Ben ağlamaya devam ederken kapının açılma sesiyle hızlıca ayağa kalktım. Kim gelmişti ki korkuyla yatağın kenarına çöküp ağlamaya devam ettim.
Ya babam beni bulduysa bu düşünce beynimi kemirip duruken odanın kapısı açıldı.
Gözlerimi korkuyla sıkıca kapattım. Kimin geldiğine bakacak cesaretim yoktu.
"Asel noldu yavrum sana bu halin ne senin."Berna teyzenin telaşlı sesiyle hızlıca gözlerimi açtım. Gelen babam veya başkası değildi.
Çok şükür karşımdakiler berna teyze ve boraydı. Onlara baktığımda ikiside telaşlı bir şekilde bana bakıyorlardı.
Berna teyze yanıma gelip sıkıca bana sarıldı. Onun sarılmasıyla daha çok ağlamaya başladım.

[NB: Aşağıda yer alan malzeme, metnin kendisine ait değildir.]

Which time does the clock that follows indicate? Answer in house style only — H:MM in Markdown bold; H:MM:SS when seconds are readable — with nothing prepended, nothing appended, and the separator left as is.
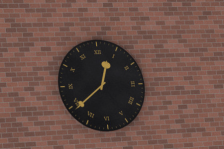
**12:39**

Berna teyze benden ayrılıp elimi tuttu ve beni kaldırıp yatağa oturmamı sağladı. Oda yanıma geldiğinde başımı dizlerine koydum.
Saçlarımda ellerini hissettiğimde bu hissi özlediğimi fark ettim. Annem de hep saçlarımı severdi.
Bu şekilde kaç saat ağladım bilmiyordum en son gözlerimi ağlamaktan yorulmuş bir şekilde kapattım.
"Çok üzülüyorum onu bu halde gördükçe bora keşke elimizden birşey gelse acılarını dindirebilsek."
Berna teyzenin konuşmasını duyduğum zaman yavaşça gözlerimi açtım. Odanın içine göz attığımda bora hâlâ burda bekliyordu.
ŞİMDİ OKUDUĞUN
TUT ELİMDEN
RomanceBedenimde ki acılar yavaş yavaş kendini belli etmeye başlamıştı. Gözlerimi kapatmamak için direnmeye çalışıyordum. Birisinin bana doğru geldiğini gördüğümde korku bütün bedenimi ele geçirmişti. "Lütfen beni onlara verme" (Başlangıç 21.11.2020)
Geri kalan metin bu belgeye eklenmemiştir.